[Job]: Repeat the data in full and exactly. Leave the pictures out.
*** Opening of Data for review ***
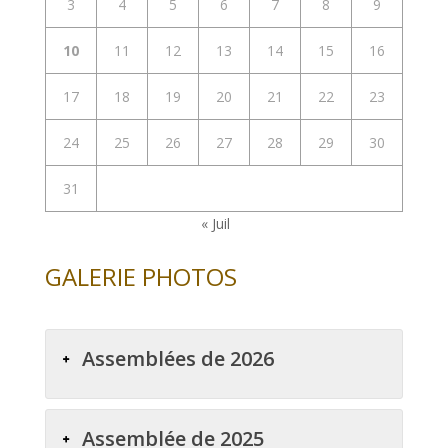
3
4
5
6
7
8
9
10
11
12
13
14
15
16
17
18
19
20
21
22
23
24
25
26
27
28
29
30
31
« Juil
GALERIE PHOTOS
Assemblées de 2026
Assemblée de 2025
*** Close of Data for review ***
[Answer box]:
3
4
5
6
7
8
9
10
11
12
13
14
15
16
17
18
19
20
21
22
23
24
25
26
27
28
29
30
31
« Juil
GALERIE PHOTOS
Assemblées de 2026
Assemblée de 2025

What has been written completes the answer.